Mas, obviamente, o que perdura em “O Arco do Triunfo” é a história de um amor condenado à partida, entre as personagens de Ingrid Bergman e Charles Boyer – curiosamente o par de “À Média Luz” (Gaslight, 1944), de George Cukor –, o qual começa num encontro fortuito onde Ravic vê Joan a contemplar o suicídio. Amor em tempo de pré-guerra, a história de Ravic e Joan é sempre ensombrada por essa guerra iminente, por crimes, medos de deportação e as dores inerentes a essas mais que previsíveis separações. Se, por um lado, Ravic é obstinado no seu propósito, a Joan de Bergman surpreende pela capacidade de mudança. Ela é frágil e temerosa num momento, para ser manipuladora e calculista no seguinte, com Bergman acrescentando muita textura a uma personagem que nos mantém sempre inquietos e algo perplexos.
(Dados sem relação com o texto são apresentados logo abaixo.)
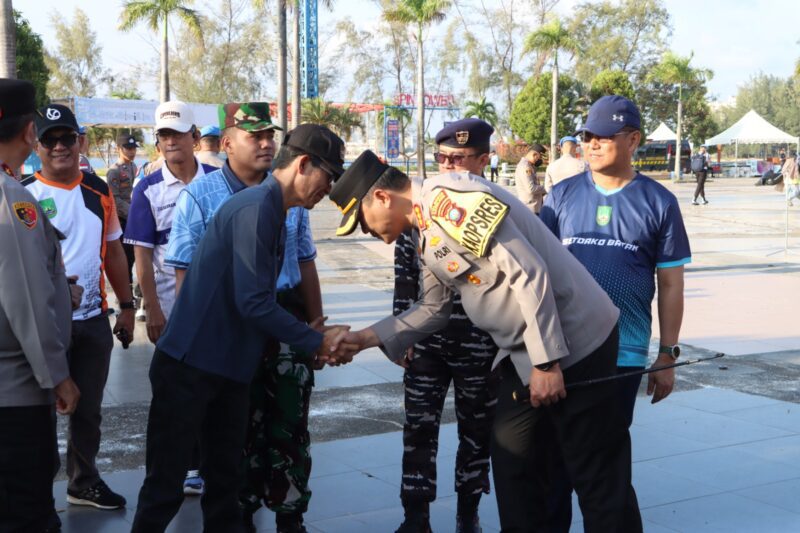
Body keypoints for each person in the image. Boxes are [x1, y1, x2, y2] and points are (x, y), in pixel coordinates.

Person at [328, 150, 642, 532]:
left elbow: (528, 271)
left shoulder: (448, 202)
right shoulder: (423, 227)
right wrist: (363, 339)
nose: (366, 231)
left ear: (382, 197)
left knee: (596, 475)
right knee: (514, 463)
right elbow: (433, 309)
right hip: (524, 354)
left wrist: (546, 363)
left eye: (362, 220)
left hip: (577, 341)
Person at [131, 124, 354, 533]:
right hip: (189, 368)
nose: (329, 189)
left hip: (229, 369)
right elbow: (254, 302)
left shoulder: (272, 208)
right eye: (330, 176)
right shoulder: (256, 208)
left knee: (226, 485)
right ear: (304, 164)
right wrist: (317, 340)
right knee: (164, 488)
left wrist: (313, 336)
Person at [166, 104, 322, 532]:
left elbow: (305, 260)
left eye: (270, 136)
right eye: (255, 136)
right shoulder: (201, 195)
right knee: (234, 430)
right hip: (230, 325)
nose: (266, 144)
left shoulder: (292, 193)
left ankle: (290, 516)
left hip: (285, 317)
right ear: (228, 143)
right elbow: (186, 276)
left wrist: (317, 327)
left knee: (291, 424)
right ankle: (240, 513)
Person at [539, 94, 690, 531]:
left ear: (633, 140)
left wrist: (667, 354)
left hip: (620, 353)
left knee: (603, 465)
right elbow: (535, 272)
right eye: (588, 135)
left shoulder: (659, 201)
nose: (592, 144)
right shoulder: (560, 196)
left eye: (604, 136)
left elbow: (671, 284)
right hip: (560, 352)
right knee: (552, 465)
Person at [22, 103, 135, 510]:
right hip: (44, 326)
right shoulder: (22, 193)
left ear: (80, 141)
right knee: (39, 413)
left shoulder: (99, 190)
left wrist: (127, 306)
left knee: (88, 411)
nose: (59, 147)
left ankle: (83, 482)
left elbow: (114, 250)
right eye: (49, 139)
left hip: (92, 320)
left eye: (66, 138)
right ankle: (35, 494)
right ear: (36, 144)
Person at [390, 118, 498, 533]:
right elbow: (405, 276)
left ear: (484, 161)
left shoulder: (494, 212)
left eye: (459, 159)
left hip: (480, 340)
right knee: (418, 426)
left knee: (477, 428)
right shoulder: (420, 211)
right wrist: (402, 332)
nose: (449, 166)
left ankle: (468, 512)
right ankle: (415, 516)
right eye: (443, 158)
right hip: (426, 340)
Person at [0, 78, 80, 533]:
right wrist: (58, 376)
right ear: (30, 131)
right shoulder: (13, 199)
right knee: (27, 514)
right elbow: (26, 299)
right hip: (15, 396)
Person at [125, 101, 214, 345]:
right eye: (164, 135)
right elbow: (142, 257)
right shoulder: (146, 190)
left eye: (177, 133)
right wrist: (152, 308)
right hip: (170, 306)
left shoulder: (218, 179)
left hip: (218, 299)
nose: (171, 141)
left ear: (195, 137)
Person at [106, 133, 140, 287]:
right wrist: (133, 212)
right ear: (119, 149)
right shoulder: (114, 171)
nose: (132, 152)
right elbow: (114, 198)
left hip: (132, 217)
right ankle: (126, 291)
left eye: (133, 148)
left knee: (133, 255)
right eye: (128, 148)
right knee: (125, 257)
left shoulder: (133, 167)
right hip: (122, 219)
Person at [514, 143, 547, 214]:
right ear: (534, 154)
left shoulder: (530, 166)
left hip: (533, 207)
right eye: (539, 158)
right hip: (530, 208)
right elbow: (531, 188)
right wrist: (547, 188)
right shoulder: (525, 167)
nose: (539, 160)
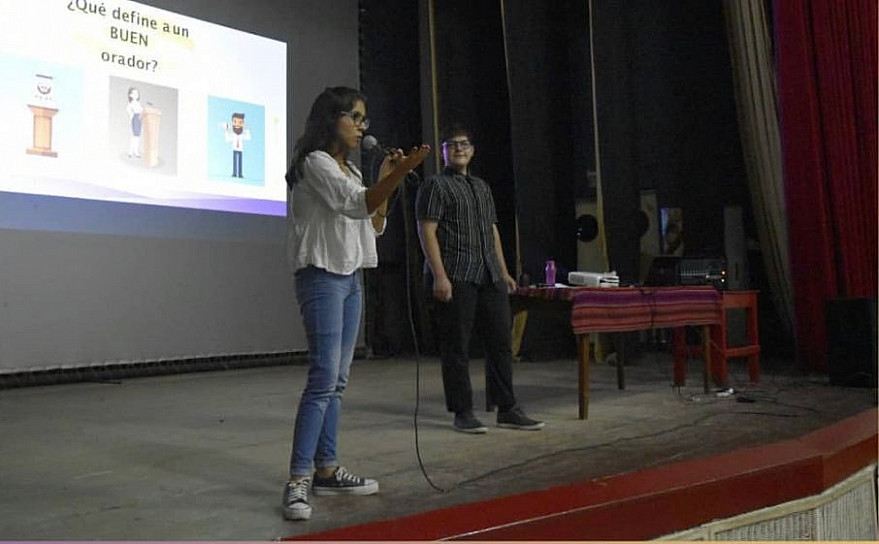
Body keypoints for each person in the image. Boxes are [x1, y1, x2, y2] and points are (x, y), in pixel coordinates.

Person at [282, 86, 430, 521]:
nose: (363, 126)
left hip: (350, 279)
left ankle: (327, 469)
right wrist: (398, 174)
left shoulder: (348, 168)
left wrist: (387, 177)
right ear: (332, 119)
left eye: (365, 119)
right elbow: (355, 205)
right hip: (322, 277)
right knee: (323, 379)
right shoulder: (315, 163)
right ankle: (297, 479)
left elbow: (373, 222)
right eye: (355, 117)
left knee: (339, 380)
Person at [416, 125, 544, 434]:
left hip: (489, 274)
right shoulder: (435, 185)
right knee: (456, 347)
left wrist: (504, 271)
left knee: (501, 342)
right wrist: (439, 275)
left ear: (472, 150)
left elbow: (492, 231)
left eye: (464, 144)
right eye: (452, 145)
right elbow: (427, 230)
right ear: (443, 151)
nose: (459, 149)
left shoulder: (482, 187)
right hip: (456, 274)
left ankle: (506, 408)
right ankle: (462, 412)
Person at [126, 87, 143, 158]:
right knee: (135, 136)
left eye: (137, 93)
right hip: (135, 118)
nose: (136, 95)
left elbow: (141, 110)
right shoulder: (132, 103)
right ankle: (131, 152)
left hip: (139, 119)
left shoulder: (138, 103)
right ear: (130, 95)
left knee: (137, 136)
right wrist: (132, 116)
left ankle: (136, 151)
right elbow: (128, 109)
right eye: (134, 93)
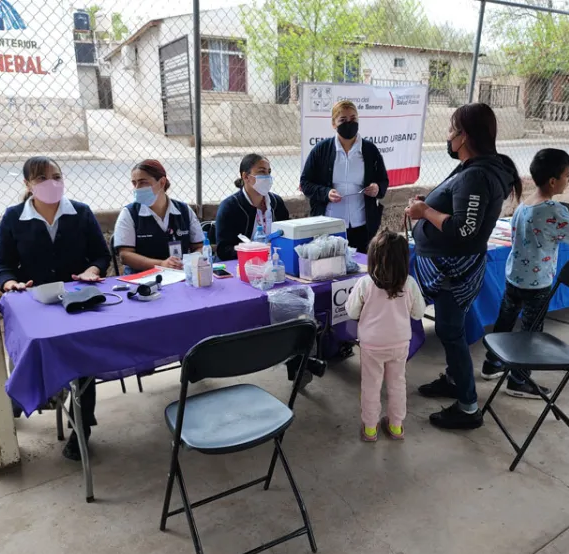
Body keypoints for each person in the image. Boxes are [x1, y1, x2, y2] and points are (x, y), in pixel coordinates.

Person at [406, 102, 522, 430]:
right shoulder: (474, 167)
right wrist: (428, 205)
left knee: (450, 330)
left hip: (453, 271)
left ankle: (468, 406)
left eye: (451, 130)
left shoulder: (478, 176)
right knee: (448, 328)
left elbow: (463, 229)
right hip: (448, 267)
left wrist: (425, 213)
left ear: (464, 136)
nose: (447, 137)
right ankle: (454, 380)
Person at [0, 156, 111, 461]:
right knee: (28, 348)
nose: (51, 183)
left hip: (76, 299)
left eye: (56, 176)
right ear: (28, 185)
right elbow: (2, 265)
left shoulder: (81, 213)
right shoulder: (13, 217)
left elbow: (100, 254)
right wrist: (9, 283)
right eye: (42, 178)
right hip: (33, 299)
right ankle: (23, 395)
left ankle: (82, 427)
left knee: (83, 356)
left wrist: (93, 271)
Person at [482, 148, 569, 398]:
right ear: (553, 181)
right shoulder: (554, 210)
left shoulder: (525, 204)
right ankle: (519, 380)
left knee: (505, 320)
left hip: (514, 276)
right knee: (530, 330)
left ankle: (492, 363)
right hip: (538, 283)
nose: (568, 180)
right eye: (567, 176)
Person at [346, 230, 425, 442]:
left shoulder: (365, 283)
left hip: (371, 345)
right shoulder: (409, 284)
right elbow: (418, 313)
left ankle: (370, 429)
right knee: (397, 383)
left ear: (372, 257)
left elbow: (352, 312)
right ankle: (396, 426)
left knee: (370, 385)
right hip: (399, 343)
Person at [300, 100, 389, 253]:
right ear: (334, 124)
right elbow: (305, 183)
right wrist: (325, 193)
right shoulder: (321, 150)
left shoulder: (370, 150)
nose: (349, 123)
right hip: (329, 225)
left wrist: (377, 188)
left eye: (353, 119)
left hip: (362, 225)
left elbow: (383, 180)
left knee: (361, 268)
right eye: (343, 120)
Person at [113, 159, 204, 274]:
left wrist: (189, 263)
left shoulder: (184, 211)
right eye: (134, 183)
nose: (137, 188)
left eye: (143, 182)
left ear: (162, 182)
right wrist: (161, 265)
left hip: (180, 275)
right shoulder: (129, 213)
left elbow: (199, 246)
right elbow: (125, 255)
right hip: (142, 278)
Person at [215, 153, 290, 261]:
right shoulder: (230, 207)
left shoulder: (276, 202)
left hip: (273, 261)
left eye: (268, 172)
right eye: (261, 171)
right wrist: (252, 250)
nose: (267, 177)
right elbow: (223, 250)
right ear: (245, 176)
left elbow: (287, 234)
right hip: (240, 265)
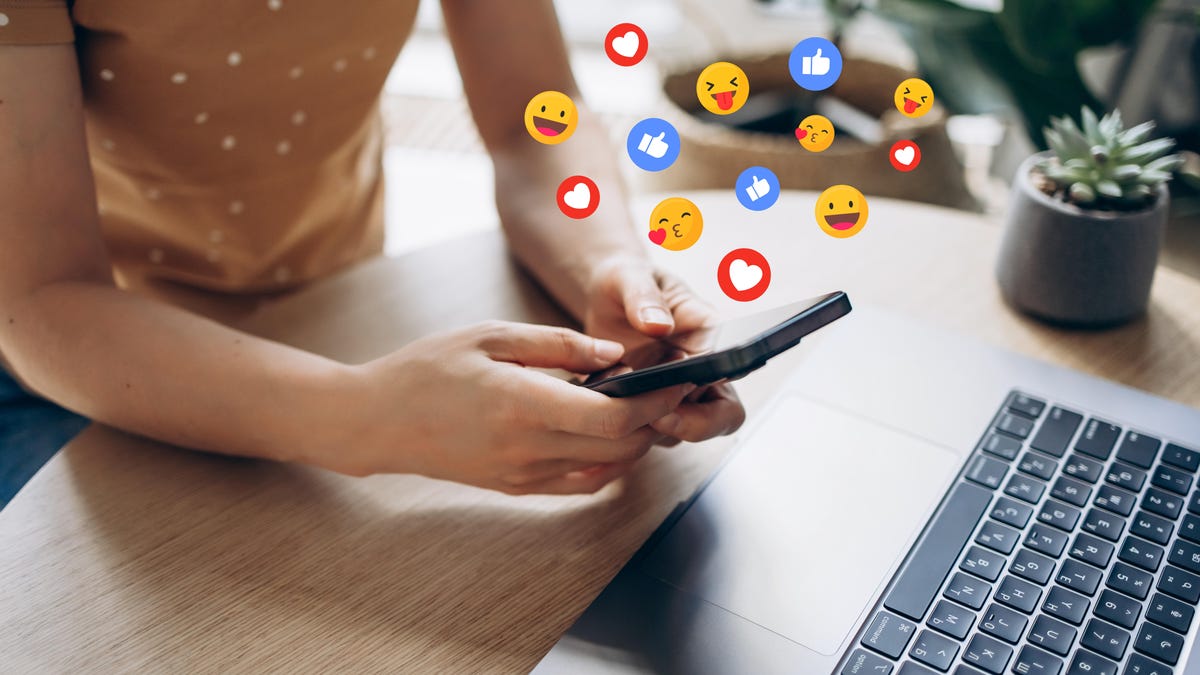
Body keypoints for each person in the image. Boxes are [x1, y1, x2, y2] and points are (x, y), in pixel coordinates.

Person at [0, 1, 745, 505]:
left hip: (345, 306)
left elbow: (533, 117)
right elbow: (40, 298)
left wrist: (604, 262)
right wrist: (368, 419)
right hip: (83, 370)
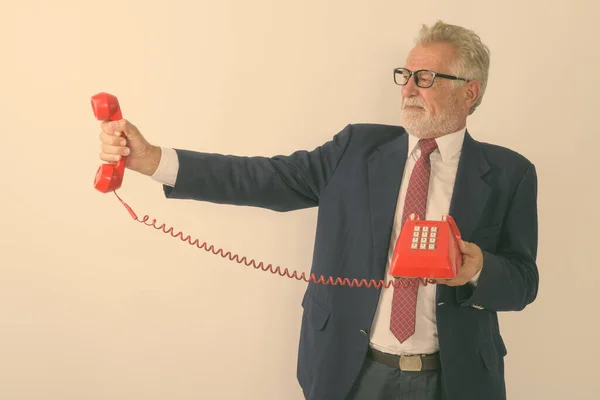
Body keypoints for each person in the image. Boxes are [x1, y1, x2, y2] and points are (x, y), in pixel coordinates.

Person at [96, 20, 538, 400]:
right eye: (405, 74)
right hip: (351, 370)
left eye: (426, 78)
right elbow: (264, 178)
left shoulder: (509, 173)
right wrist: (153, 159)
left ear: (470, 92)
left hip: (453, 380)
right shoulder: (355, 148)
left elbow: (523, 281)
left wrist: (479, 269)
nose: (407, 89)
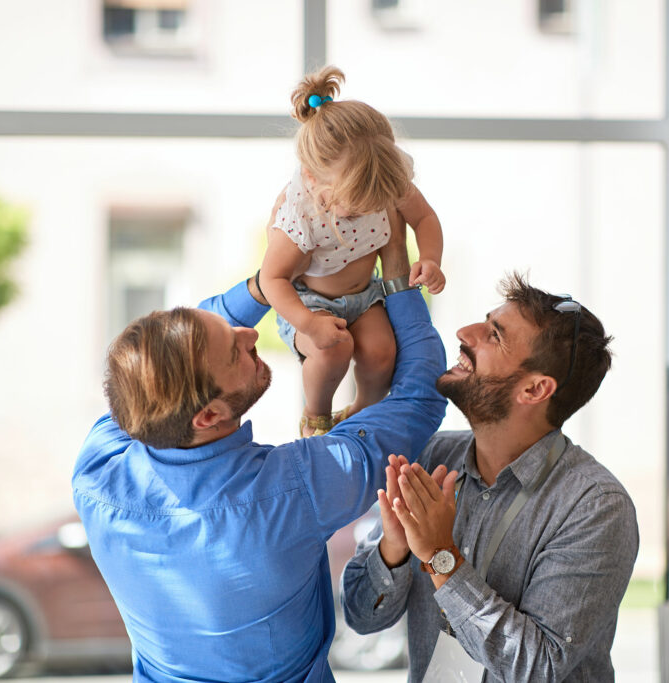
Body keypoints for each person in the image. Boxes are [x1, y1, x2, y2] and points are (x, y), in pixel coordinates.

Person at [71, 238, 447, 683]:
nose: (251, 332)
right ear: (207, 415)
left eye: (231, 327)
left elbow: (156, 361)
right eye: (234, 351)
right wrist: (398, 273)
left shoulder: (96, 471)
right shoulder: (298, 488)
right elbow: (420, 395)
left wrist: (269, 283)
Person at [342, 272, 639, 682]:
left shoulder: (595, 506)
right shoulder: (429, 457)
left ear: (535, 390)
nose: (465, 333)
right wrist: (394, 549)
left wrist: (440, 557)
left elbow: (539, 667)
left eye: (495, 335)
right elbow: (360, 618)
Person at [259, 65, 446, 437]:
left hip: (364, 295)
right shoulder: (300, 214)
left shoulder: (382, 178)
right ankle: (316, 416)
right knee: (333, 350)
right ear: (313, 181)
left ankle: (364, 410)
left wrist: (430, 257)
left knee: (381, 353)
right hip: (309, 304)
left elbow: (424, 217)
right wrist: (308, 323)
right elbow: (272, 278)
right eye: (357, 207)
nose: (373, 209)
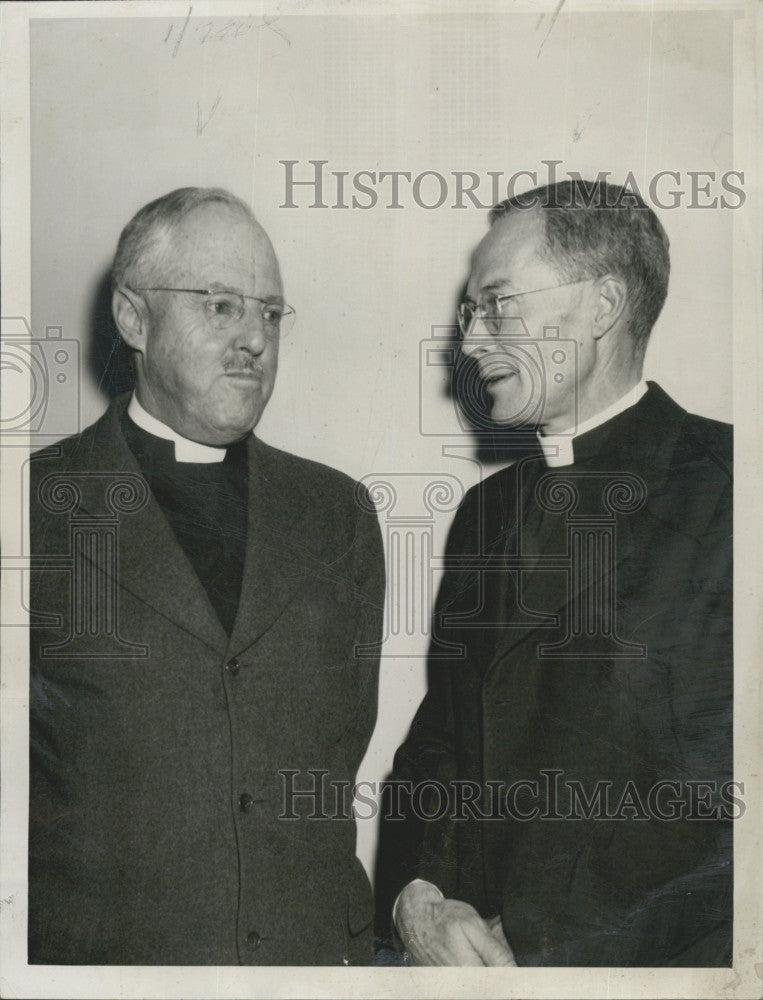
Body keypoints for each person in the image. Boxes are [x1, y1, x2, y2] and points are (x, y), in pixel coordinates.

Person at [28, 187, 384, 965]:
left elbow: (341, 744)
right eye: (221, 306)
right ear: (132, 317)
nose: (253, 338)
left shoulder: (338, 512)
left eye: (269, 311)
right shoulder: (30, 509)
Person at [383, 179, 732, 966]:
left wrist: (550, 943)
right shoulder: (483, 513)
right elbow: (440, 742)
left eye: (496, 305)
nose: (468, 344)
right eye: (470, 313)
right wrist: (417, 896)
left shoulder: (731, 490)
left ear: (602, 305)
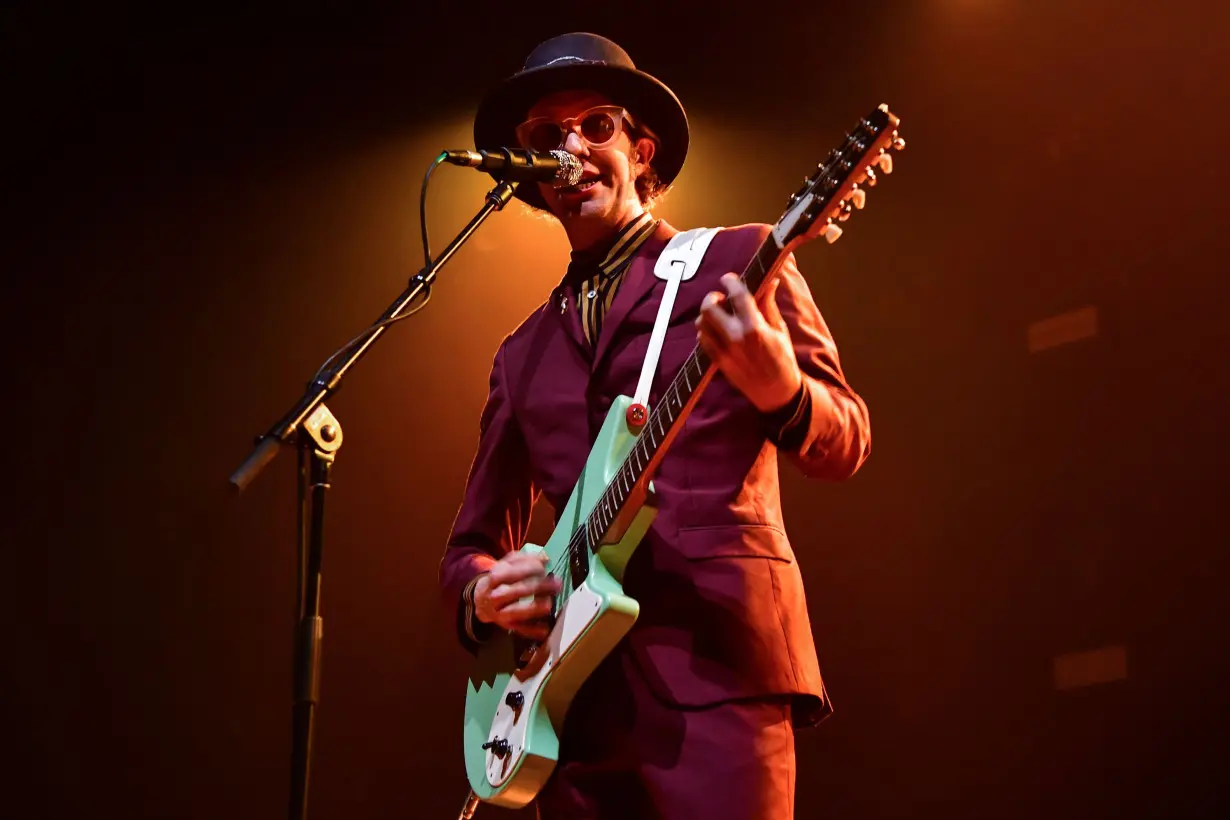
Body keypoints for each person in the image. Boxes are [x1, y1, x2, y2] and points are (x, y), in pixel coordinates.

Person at [438, 32, 871, 819]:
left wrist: (781, 389)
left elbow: (846, 438)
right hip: (568, 711)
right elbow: (472, 546)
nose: (569, 146)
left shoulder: (739, 260)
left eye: (594, 126)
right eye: (546, 135)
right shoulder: (521, 354)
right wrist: (486, 595)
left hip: (719, 678)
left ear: (641, 152)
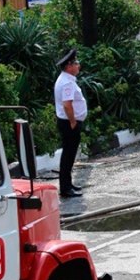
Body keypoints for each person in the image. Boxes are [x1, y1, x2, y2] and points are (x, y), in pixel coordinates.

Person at [54, 49, 88, 198]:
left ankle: (68, 184)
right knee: (68, 155)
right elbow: (67, 105)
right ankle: (66, 188)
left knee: (69, 155)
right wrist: (73, 121)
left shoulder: (67, 80)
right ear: (69, 66)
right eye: (76, 63)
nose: (78, 66)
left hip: (69, 122)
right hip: (69, 123)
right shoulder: (67, 83)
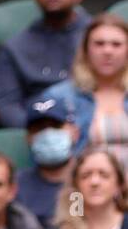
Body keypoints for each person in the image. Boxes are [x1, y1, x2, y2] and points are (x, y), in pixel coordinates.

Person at [0, 0, 91, 129]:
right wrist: (38, 131)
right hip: (37, 132)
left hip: (92, 129)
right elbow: (7, 106)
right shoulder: (15, 47)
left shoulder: (100, 40)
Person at [38, 13, 128, 167]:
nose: (107, 51)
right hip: (83, 186)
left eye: (116, 44)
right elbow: (44, 160)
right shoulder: (59, 97)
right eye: (99, 44)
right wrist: (61, 141)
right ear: (86, 51)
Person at [37, 148, 128, 229]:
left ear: (119, 185)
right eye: (86, 176)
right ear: (76, 186)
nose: (94, 182)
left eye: (104, 175)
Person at [16, 96, 77, 228]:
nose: (48, 134)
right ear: (28, 138)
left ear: (75, 132)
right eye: (39, 128)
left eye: (56, 126)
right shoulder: (16, 186)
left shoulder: (92, 180)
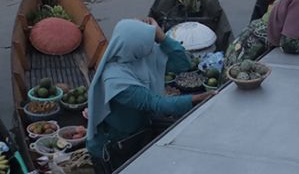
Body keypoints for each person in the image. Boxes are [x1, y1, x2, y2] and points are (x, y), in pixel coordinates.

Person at [87, 18, 215, 172]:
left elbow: (183, 64)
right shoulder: (114, 79)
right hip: (116, 145)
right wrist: (197, 99)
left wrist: (162, 38)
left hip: (138, 131)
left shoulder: (140, 57)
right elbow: (155, 103)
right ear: (136, 44)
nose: (152, 45)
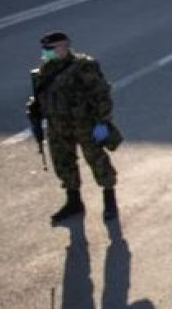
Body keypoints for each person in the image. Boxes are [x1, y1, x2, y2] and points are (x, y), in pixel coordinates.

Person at [26, 31, 121, 224]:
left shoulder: (83, 66)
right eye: (44, 49)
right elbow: (43, 96)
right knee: (63, 162)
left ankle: (109, 200)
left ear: (63, 47)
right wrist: (36, 109)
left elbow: (102, 94)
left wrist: (102, 122)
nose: (46, 53)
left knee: (97, 161)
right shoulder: (45, 69)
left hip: (84, 123)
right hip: (58, 124)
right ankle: (74, 202)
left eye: (50, 49)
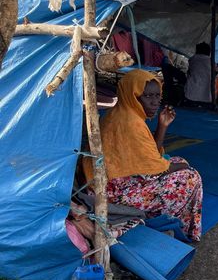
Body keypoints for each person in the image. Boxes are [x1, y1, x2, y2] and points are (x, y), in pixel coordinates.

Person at [86, 69, 203, 241]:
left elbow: (151, 157)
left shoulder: (125, 113)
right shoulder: (130, 122)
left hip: (113, 183)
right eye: (148, 96)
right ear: (132, 96)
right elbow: (157, 168)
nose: (155, 102)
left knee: (180, 162)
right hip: (113, 192)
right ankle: (174, 224)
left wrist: (162, 126)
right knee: (191, 177)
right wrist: (183, 168)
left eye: (157, 96)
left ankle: (165, 218)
Seja como for, pelos avanços e recuos da história, pela necessidade de colagem a “Casablanca”, e pela disparidade de temas que o filme tenta conter, numa estrutura final que se suspeita muito ferida das suas várias reedições, “O Arco do Triunfo” torna-se um objecto algo difícil, e que parece nunca atingir completamente o patamar a que se propôs. Destaca-se por fim uma estética muito devedora do noir, então muito em voga, e onde a luz e a sombra são, muitas vezes, usadas como definição do cenário.

O filme teve um remake feito para televisão, em 1988, realizado por Waris Hussein, e protagonizado por Anthony Hopkins e Lesley-Anne Down.

Ingrid Bergman em "O Arco do Triunfo" (Arch of Triumph, 1948), de Lewis Milestone

Produção:

Título original: Arch of Triumph; Produção: Enterprise Productions / Arch of Triumph Inc.; Produtores Executivos: Charles Einfeld [não creditado], David L. Loew [não creditado]; País: EUA; Ano: 1948; Duração: 133 minutos; Distribuição: United Artists; Estreia: 17 de Fevereiro de 1948 (EUA), 19 de Abril de 1949 (Portugal).

Equipa técnica:

Realização: Lewis Milestone; Produção: David Lewis; Produtor Associado: Otto Klement; Argumento: Lewis Milestone, Harry Brown, Irwin Shaw [não creditado] [a partir do livro homónimo de Erich Maria Remarque]; Música: Louis Gruenberg; Direcção Musical: Rudolph Polk; Fotografia: Russell Metty [preto e branco]; Montagem: Duncan Mansfield; Design de Produção: William Cameron Menzies; Direcção Artística: William Flannery; Cenários: Edward G. Boyle; Figurinos: Marion Herwood Keyes, Edith Head (Vestidos de Ingrid Bergman); Caracterização: Gustaf Norin; Efeitos Especiais: Louis Hopper [não creditado]; Efeitos Visuais: Mario Castegnaro; Direcção de Produção: Joseph C. Gilpin.

Elenco:

Ingrid Bergman (Joan Madou), Charles Boyer (Dr. Ravic), Charles Laughton (Ivon Haake), Louis Calhern (‘Coronel’ Boris Morosov), Ruth Warrick (Kate Bergstroem), Roman Bohnen (Dr. Veber), J. Edward Bromberg (Gerente do Hotel em Verdun), Ruth Nelson (Madame Fessier), Stephen Bekassy (Alex), Curt Bois (Criado Tatuado), Art Smith (Inspector), Michael Romanoff (Capitão Alidze).